By Proposition 4, for \(h_1, h_2 \in H\), \(h_1K = h_2K \iff h_2^{-1}h_1 \in K\). Therefore, $$h_1K = h_2K \iff h_2^{-1}h_1 \in H \cap K \iff h_1(H \cap K) = h_2(H \cap K)$$ It follows that the number of distinct left cosets of \(K\) equals that of \(H \cap K\).
Note that since \(H\) and \(K\) are groups, \(H \cap K\) is a subgroup of \(H\). By Lagrange’s Theorem, the number of left cosets of \(H \cap K\) is \(\frac{|H|}{|H \cap K|}\). Therefore, \(n = \frac{|H|}{|H \cap K|}\).
Hence, \(|HK| = n|K| = \frac{|H||K|}{|H \cap K|}\).
$$\tag*{$\blacksquare$}$$
Proposition 14
If \(H\) and \(K\) are subgroups of a group, \(HK\) is a subgroup if and only if \(HK = KH\).
Proof
First, assume \(HK\) is a subgroup. Notice \(K = 1\circ K \le HK\) and \(H = H\circ 1 \le HK\). Therefore, because of the closure property of \(HK\), for any \(h \in H\) and \(k \in K\), \(kh \in HK\). That is, \(KH \subseteq HK\).
Additionally, note the following 3 facts.
- Since \(HK\) is a subgroup, there exist \(h_1 \in H\) and \(k_1 \in K\) such that \(hk = (h_1k_1)^{-1}\).

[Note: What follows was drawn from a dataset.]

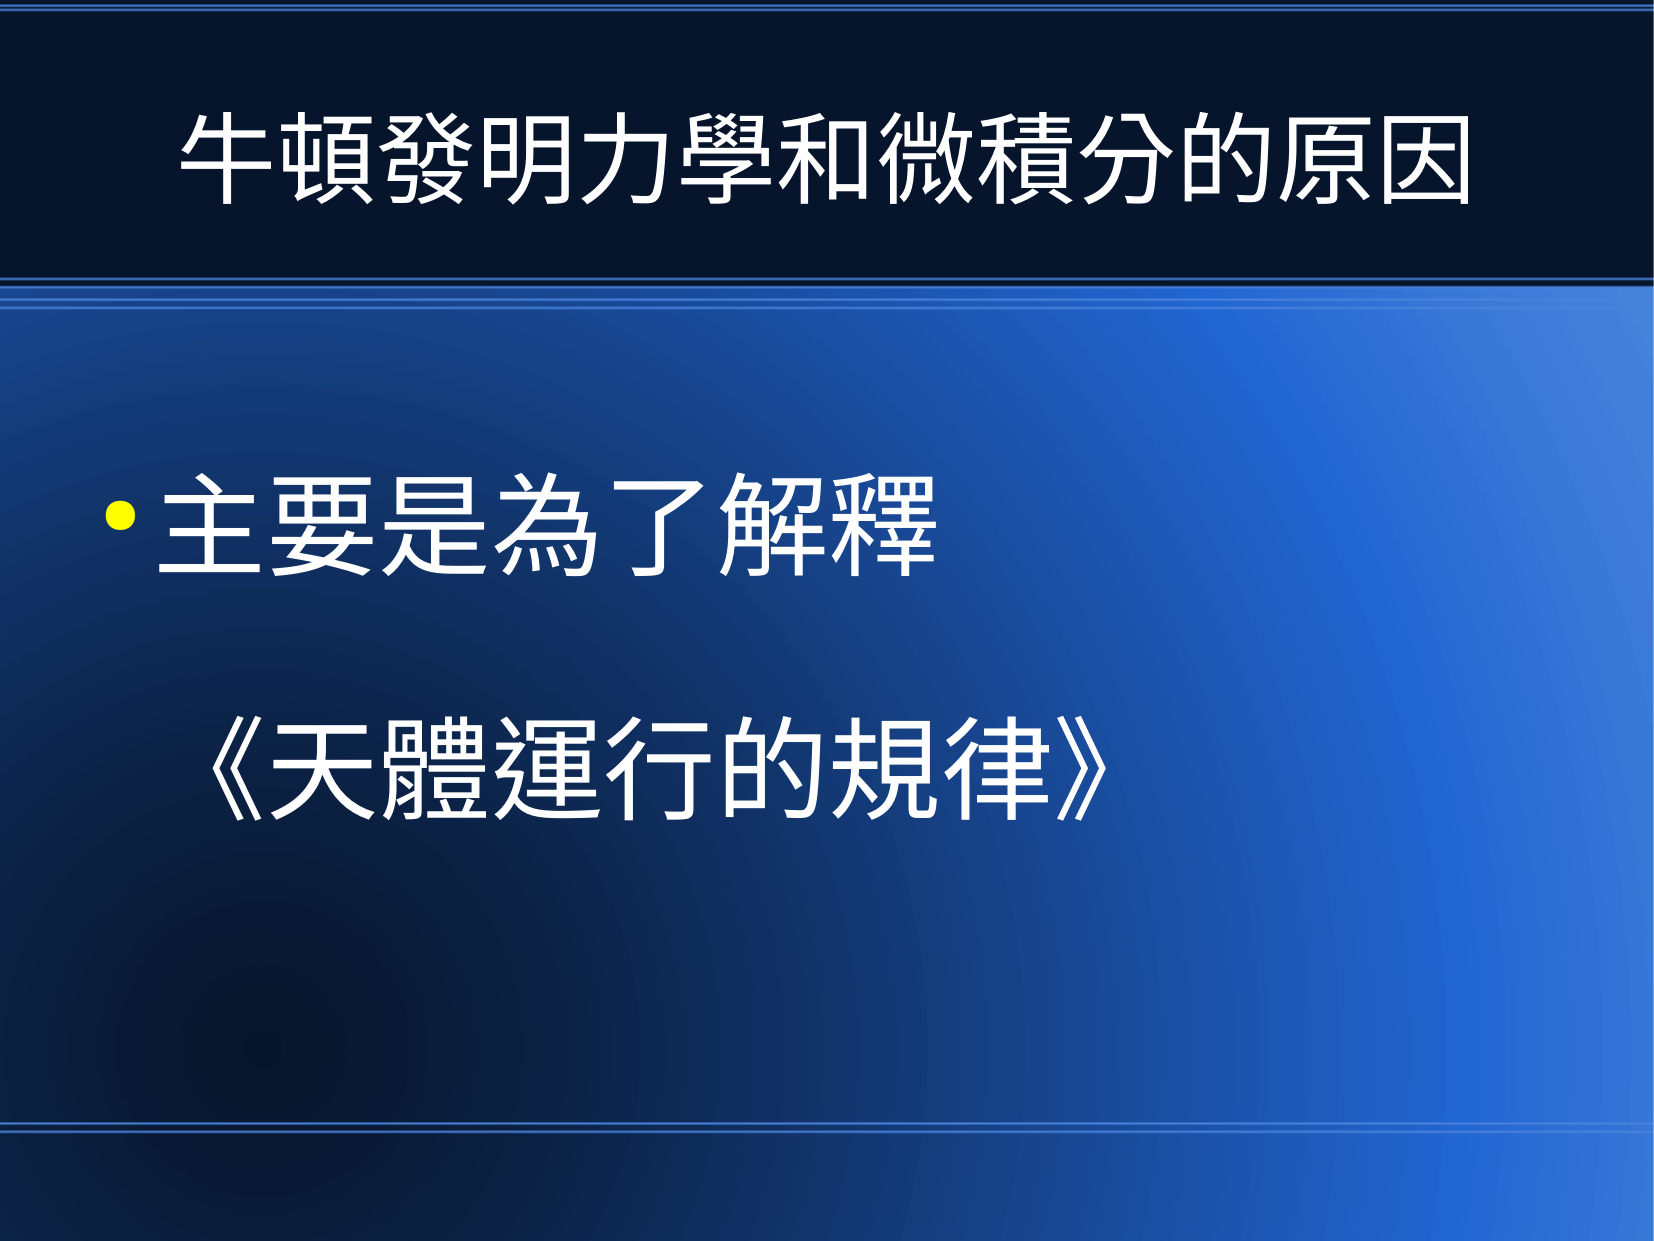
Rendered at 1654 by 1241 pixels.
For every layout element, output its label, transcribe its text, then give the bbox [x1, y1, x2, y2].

title 牛頓發明力學和微積分的原因 [82, 49, 1571, 257]
list 主要是為了解釋 《天體運行的規律》 [82, 355, 1571, 1241]
picture [0, 0, 1654, 1241]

- Since \(K\) is a subgroup, there exists \(k_2 \in K\) such that \(k_1^{-1} = k_2\).
- Since \(H\) is a subgroup, there exists \(h_2 \in H\) such that \(h_1^{-1} = h_2\).
Therefore, $$ hk = (h_1k_1)^{-1} = k_1^{-1}h_1^{-1} = k_2h_2 \in KH $$ and thus \(HK \subseteq KH\).
Conversely, assume \(HK = KH\). Let \(a,b\) be arbitrary elements of \(HK\). We can write \(a = h_1k_1\) and \(b = h_2k_2\) for some \(h_1, h_2 \in H\) and \(k_1, k_2 \in K\). Note the following 3 facts.
- Since \(K\) is a group, there exists \(k_3 \in K\) such that \(k_3 = k_1k_2^{-1}\).
- Since \(H\) is a group, there exists \(h_3 \in H\) such that \(h_3 = h_2^{-1}\).
- Since \(HK = KH\), there exist \(h_4 \in H\) and \(k_4 \in K\) such that \(k_3h_3 = h_4k_4\).
Therefore,
$$ ab^{-1} = h_1k_1(h_2k_2)^{-1} = h_1k_1k_2^{-1}h_2^{-1} = h_1k_3h_3 = h_1h_4k_4 \in HK $$
Hence, by the Subgroup Criterion, \(HK\) is a subgroup.
$$\tag*{$\blacksquare$}$$
Corollary 15
If \(H\) and \(K\) are subgroups of \(G\) and \(H \le N_G(K)\), then \(HK\) is a subgroup of \(G\). In particular, if \(K \trianglelefteq G\), then \(HK \le G\) for any \(H \le G\).
Proof
Since \(H \le N_G(K)\), \(hKh^{-1} = K\) for all \(h\in H\).
That is, for any \(h \in H\) and \(k_1 \in K\), there exists \(k_2 \in K\) such that \(hk_1h^{-1} = k_2\), or \(hk_1 = k_2h \in KH\). Thus, \(HK \subseteq KH\).
Similarly, for any \(h \in H\) and \(k_2 \in K\), there exists \(k_1 \in K\) such that \(hk_1h^{-1} = k_2\), or \(k_2h = hk_1 \in HK\). Thus, \(KH \subseteq HK\).
By Proposition 14, \(HK = KH \implies HK \le G\). Hence, \(HK\) is a subgroup.
$$\tag*{$\blacksquare$}$$
Normalize, Centralize
- If \(A\) is any subset of \(N_G(K)\), we say \(A\) normalizes \(K\).
- If \(A\) is any subset of \(C_G(K)\), we say \(A\) centralizes \(K\).